🤖 AI Summary
This work addresses the critical issue of hallucination in multimodal large language models (MLLMs) for medical visual question answering (VQA), where generated answers often contradict visual evidence, posing significant risks of misdiagnosis. To mitigate this, the authors propose a training-free, plug-and-play visual logical consistency verification framework that establishes a bidirectional reasoning loop grounded in image evidence. The framework extracts semantic units from model outputs, generates verification questions, and enforces consistency between the model’s visual attention and the factual content of the image. Unlike existing introspective approaches that rely on indirect uncertainty estimation, this method directly validates the factual consistency of answers. Extensive experiments demonstrate that the proposed approach substantially outperforms current introspective methods across multiple medical VQA benchmarks and models, while also enhancing the performance of uncertainty-based techniques—all with high computational efficiency.
📝 Abstract
Multimodal Large Language Models (MLLMs) have shown remarkable capability in assisting disease diagnosis in medical visual question answering (VQA).
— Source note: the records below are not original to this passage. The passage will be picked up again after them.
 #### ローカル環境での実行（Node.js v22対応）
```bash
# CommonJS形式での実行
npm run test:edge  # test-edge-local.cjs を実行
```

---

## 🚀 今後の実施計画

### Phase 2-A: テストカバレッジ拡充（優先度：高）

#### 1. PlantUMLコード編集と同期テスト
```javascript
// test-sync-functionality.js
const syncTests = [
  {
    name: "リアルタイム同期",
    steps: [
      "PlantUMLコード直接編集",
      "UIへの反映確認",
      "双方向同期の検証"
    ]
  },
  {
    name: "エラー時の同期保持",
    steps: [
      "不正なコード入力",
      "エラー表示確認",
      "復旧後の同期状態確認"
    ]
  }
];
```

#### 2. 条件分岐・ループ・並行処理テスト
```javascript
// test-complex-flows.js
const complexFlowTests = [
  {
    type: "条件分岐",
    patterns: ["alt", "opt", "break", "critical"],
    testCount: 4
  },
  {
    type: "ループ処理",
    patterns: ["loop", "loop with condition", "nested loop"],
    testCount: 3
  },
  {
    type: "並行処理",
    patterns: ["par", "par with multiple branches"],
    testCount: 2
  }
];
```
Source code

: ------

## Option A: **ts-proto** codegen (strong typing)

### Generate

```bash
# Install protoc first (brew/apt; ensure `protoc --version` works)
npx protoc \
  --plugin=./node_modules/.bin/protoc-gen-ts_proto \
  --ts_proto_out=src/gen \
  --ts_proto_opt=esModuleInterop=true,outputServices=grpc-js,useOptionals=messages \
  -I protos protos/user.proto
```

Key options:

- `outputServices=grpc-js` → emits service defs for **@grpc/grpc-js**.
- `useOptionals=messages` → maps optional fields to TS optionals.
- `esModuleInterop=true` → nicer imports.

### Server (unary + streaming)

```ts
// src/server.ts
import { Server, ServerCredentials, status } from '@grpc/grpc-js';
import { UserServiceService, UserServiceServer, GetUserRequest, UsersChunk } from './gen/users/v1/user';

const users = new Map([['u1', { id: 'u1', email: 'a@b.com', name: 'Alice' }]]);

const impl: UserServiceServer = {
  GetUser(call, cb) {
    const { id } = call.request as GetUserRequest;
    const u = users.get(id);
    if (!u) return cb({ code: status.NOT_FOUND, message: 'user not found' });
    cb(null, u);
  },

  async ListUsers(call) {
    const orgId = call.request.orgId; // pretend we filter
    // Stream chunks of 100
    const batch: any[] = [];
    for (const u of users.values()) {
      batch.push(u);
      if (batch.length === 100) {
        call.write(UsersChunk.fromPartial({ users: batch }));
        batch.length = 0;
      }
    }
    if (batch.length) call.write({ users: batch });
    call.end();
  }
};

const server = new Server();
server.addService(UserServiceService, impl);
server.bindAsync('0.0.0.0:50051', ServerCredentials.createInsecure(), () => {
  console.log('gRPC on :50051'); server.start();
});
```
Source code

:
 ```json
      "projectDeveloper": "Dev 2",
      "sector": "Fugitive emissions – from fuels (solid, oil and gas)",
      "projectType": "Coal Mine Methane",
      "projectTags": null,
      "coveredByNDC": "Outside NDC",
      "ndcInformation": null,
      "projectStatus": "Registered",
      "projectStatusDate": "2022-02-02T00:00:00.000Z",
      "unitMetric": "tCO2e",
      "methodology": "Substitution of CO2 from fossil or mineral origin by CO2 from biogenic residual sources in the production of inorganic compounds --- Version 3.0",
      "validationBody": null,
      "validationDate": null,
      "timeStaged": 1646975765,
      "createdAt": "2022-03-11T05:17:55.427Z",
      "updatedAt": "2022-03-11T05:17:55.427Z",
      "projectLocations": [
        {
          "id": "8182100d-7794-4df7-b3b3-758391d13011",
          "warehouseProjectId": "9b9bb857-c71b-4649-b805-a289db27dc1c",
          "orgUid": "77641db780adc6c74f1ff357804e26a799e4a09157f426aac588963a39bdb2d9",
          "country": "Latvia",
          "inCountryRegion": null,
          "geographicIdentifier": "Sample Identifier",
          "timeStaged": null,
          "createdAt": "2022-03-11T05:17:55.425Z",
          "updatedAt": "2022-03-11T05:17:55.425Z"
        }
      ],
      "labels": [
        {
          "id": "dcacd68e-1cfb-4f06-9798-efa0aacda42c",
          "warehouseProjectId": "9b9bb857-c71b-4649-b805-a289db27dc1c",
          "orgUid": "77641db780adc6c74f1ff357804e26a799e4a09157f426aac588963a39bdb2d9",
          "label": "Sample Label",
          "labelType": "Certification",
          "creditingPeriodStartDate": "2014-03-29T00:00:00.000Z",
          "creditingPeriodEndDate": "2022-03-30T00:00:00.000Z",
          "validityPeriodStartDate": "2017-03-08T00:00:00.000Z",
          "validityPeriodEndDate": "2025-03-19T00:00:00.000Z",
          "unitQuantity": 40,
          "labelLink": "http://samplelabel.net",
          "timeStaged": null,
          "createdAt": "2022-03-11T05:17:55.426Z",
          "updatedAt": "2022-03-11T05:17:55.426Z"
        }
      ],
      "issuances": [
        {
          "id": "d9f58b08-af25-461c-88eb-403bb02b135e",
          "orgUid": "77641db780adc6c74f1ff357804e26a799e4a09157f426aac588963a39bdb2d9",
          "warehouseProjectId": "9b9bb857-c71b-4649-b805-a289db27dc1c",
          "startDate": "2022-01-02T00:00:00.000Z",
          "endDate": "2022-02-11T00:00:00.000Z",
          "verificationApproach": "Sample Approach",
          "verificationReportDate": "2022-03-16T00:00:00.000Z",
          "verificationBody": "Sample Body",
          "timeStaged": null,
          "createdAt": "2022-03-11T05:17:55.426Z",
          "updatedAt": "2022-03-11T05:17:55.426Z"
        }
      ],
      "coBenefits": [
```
However, their outputs remain vulnerable to hallucinations (i.e., responses that contradict visual facts), posing significant risks in high-stakes medical scenarios. Recent introspective detection methods, particularly uncertainty-based approaches, offer computational efficiency but are fundamentally indirect, as they estimate predictive uncertainty for an image-question pair rather than verifying the factual correctness of a specific answer. To address this limitation, we propose Visual Logical Loop Verification (V-Loop), a training-free and plug-and-play framework for hallucination detection in medical VQA. V-Loop introduces a bidirectional reasoning process that forms a visually grounded logical loop to verify factual correctness. Given an input, the MLLM produces an answer for the primary input pair. V-Loop extracts semantic units from the primary QA pair, generates a verification question by conditioning on the answer unit to re-query the question unit, and enforces visual attention consistency to ensure answering both primary question and verification question rely on the same image evidence. If the verification answer matches the expected semantic content, the logical loop closes, indicating factual grounding; otherwise, the primary answer is flagged as hallucinated. Extensive experiments on multiple medical VQA benchmarks and MLLMs show that V-Loop consistently outperforms existing introspective methods, remains highly efficient, and further boosts uncertainty-based approaches when used in combination.